Of course, conquering a phobia of exhibitionism doesn't mean the average gourmandizer is any good at the fine art of photography.

On the award-winning and very funny food blog The Amateur Gourmet, webmaster Adam Roberts recently mused about how a link to his site described it as "Really good food blog, terrible photography."

His plea to help ditch this mixed handle elicited more than a dozen detailed responses spitting out the basics of food photography: lots of light, a decent camera, get close and use the "macro" close-up setting.

But the best pointer is to be brave.

"For me, a digital camera is a great learning tool," says Techamuanvivit, who has some of the more enticing food shots on the Web.

"I snap photos of everything, and if most of them turn out badly, I only have to hit delete to get rid of them. There are no print photos to be evidence for my woeful lack of skills."

I could have used some of these tips earlier.

Hauling around a traditional 35-millimetre SLR on a recent trip to Argentina, I ham-fistedly reduced the most charmed stretch of culinary greatness I have experienced to a series of over-flashed, blurry, washed-out shots of now-indeterminate cuts of steak.

Well, at least it tasted awesome. And when it comes down to it, we really eat with our mouths best.

Shooting tips

Get started: Shooting food with a digital camera has the same fundamentals as all photography. The better the light source, the better your shot will look. If you're taking your picture on a patio in the shade, you're made.

Get lit: "Direct flash is verboten," says professional food photographer Lou Manna. The light from your typical on-camera flash will bounce off the more reflective surfaces and show up as hot spots on your finished product. As well, it will wash out most of the picture's details and sap the colour. Still, you may need some extra light, so try partly reflecting the flash with a small piece of white paper.

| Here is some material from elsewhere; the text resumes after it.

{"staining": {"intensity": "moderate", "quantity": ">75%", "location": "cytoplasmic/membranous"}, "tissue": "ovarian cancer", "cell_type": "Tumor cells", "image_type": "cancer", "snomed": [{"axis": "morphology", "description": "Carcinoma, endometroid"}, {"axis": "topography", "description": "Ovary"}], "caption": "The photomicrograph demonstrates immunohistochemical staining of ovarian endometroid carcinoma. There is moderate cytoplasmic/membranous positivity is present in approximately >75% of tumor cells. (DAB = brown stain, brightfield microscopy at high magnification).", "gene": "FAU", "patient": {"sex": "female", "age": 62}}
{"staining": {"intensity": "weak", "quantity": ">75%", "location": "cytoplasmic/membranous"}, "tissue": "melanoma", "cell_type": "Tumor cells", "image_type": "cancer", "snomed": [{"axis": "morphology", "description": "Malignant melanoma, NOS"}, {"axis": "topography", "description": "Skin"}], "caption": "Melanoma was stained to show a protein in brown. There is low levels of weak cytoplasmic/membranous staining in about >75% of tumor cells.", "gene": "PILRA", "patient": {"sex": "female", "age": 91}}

Get close: Unless you're looking to savour a side of Black Angus or a contest-winning stack of pies, you're going to want to get nice and close your subject. Don't just zoom in; get your face right in there. Since you'll likely be indoors and not using a direct flash, a zoomed-in shot will greatly increase the chance of your shaky hands (maybe you shouldn't drink so much) blurring the shot. Putting your elbows on the table will also cut down on blurry shots. If you have a mini-tripod, all the better.

Get low: While generally frowned upon when taking pictures of women over 30, in food photography a low angle greatly emphasizes the achievement of the chef. If you take pictures of your subject from directly above, it will flatten out the definition. "Food has become more architectural," Manna says. "Shooting it from below gives it more height."

Get busy: While you don't want to fire off wildly, your chosen chow will tend to get less appealing the longer it sits in front of you. There is a very short period of time "to style and shoot the food before it crosses the peak of its visual appeal," food photographer Simone Paddock says. Anyway, you still want to eat this stuff, don't you? Don't let it get cold.